Which bit are you struggling with?


----------



## The Bear (Sep 19, 2006)

Port forwarding and what IPs to put in what boxes in my router's settings.


----------



## Raisltin Majere (Mar 13, 2004)

this is what i have


----------



## KiNeL (Feb 6, 2006)

Tivo_noob said:


> Also make sure your dialling prefix is on ,#401 in the phone setup options


You don't need this if you choose Network calling when you install the Cachecard or Turbonet drivers.


----------



## Restorer (Jan 6, 2002)

Raisltin Majere said:


> I use dyndns.org. My router has a page in it's config so tat I can enter my login details and it will update dyndns automatically.


Trying to set up dyndns.org I get the message it cannot find a hostname and I will have to enter it manually. What would hostname be refererring to?


----------



## chrisd (Oct 24, 2003)

If you get that error when setting up the dynamic dns host initially, where you have the options Hostnames, IP Address, Enable Wildcard, Mail Exchanger, then you need to enter a name in the Hostname field (any name, whatever you want it to be called), and then choose any of the extensions from the pulldown box next to it.

Your IP address should already be in there, automatically detected.


Once thats all setup, from now on, you can enter the name that you put in for the hostname, eg "restorer.homedyns.org", which (once you have setup port forwarding on your router), will then take you to tivoweb. 
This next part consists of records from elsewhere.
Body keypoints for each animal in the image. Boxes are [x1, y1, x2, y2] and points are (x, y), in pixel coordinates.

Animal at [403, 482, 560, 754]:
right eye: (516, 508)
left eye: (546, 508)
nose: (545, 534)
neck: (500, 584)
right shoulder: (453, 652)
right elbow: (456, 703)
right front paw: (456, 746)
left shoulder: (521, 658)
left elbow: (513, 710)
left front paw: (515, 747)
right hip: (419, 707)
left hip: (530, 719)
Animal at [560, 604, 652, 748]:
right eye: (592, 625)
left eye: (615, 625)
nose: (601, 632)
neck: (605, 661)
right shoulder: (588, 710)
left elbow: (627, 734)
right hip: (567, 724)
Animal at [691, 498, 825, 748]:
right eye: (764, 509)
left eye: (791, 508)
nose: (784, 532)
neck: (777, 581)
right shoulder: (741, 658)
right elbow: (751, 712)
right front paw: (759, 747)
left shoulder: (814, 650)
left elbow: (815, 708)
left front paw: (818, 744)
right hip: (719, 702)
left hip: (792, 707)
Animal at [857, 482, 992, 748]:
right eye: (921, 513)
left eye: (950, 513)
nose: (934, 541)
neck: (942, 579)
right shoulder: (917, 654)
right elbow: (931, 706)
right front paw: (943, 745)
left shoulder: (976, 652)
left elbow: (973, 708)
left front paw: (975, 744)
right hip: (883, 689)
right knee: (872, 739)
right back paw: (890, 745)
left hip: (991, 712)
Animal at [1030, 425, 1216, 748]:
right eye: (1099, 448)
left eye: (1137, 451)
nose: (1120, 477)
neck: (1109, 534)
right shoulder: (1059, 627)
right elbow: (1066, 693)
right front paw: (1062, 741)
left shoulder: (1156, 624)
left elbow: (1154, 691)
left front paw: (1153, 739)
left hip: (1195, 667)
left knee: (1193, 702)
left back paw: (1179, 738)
This obviously makes life a hell of a lot easier than having to type in whatever your current IP address is everytime.


----------



## Restorer (Jan 6, 2002)

Ok I got setup of DynDNS Updater sorted and I thought i did the port forwarding thing but when I type in the hostname now I just get the router start page.

I guess I didn't get the port forwarding right? This is what I did on the Sky router (Netgear DG834GT):

1. Went to Dynamic DNS
2. Chose DynDNS.org, entered hostname, username and password. Ticked Wildcards.
3. Went to Firewall Rules
4. Under Inbound Services clicked Add.
5. Chose HTTP (TCP:80) from the dropdown.
6. For Action, chose "Always Allow".
7. In Send to Lan Server entered Tivo's IP.
8. Checked with tivoweb.cfg it already said port:80.

Must have done something wrong here. Anyone see what?


----------



## thechachman (Nov 28, 2004)

Does one need to commit/reboot the router to kick the port fwding off perhaps?


----------



## Restorer (Jan 6, 2002)

After reboot I just get the Cannot Find Server/Page Cannot be displayed. Grrrrr.


----------



## Restorer (Jan 6, 2002)

Went through all the steps again and this time success! Thanks to all. Got there in the end.


----------



## The Bear (Sep 19, 2006)

I have the same router and it also didn't work at first with the correct settings as you have them above.

I think rebooting the Tivo and restarting Tivoweb must have done it in the end, because I never rebooted the router.


----------



## Restorer (Jan 6, 2002)

Glad to hear we're both fixed up now.


----------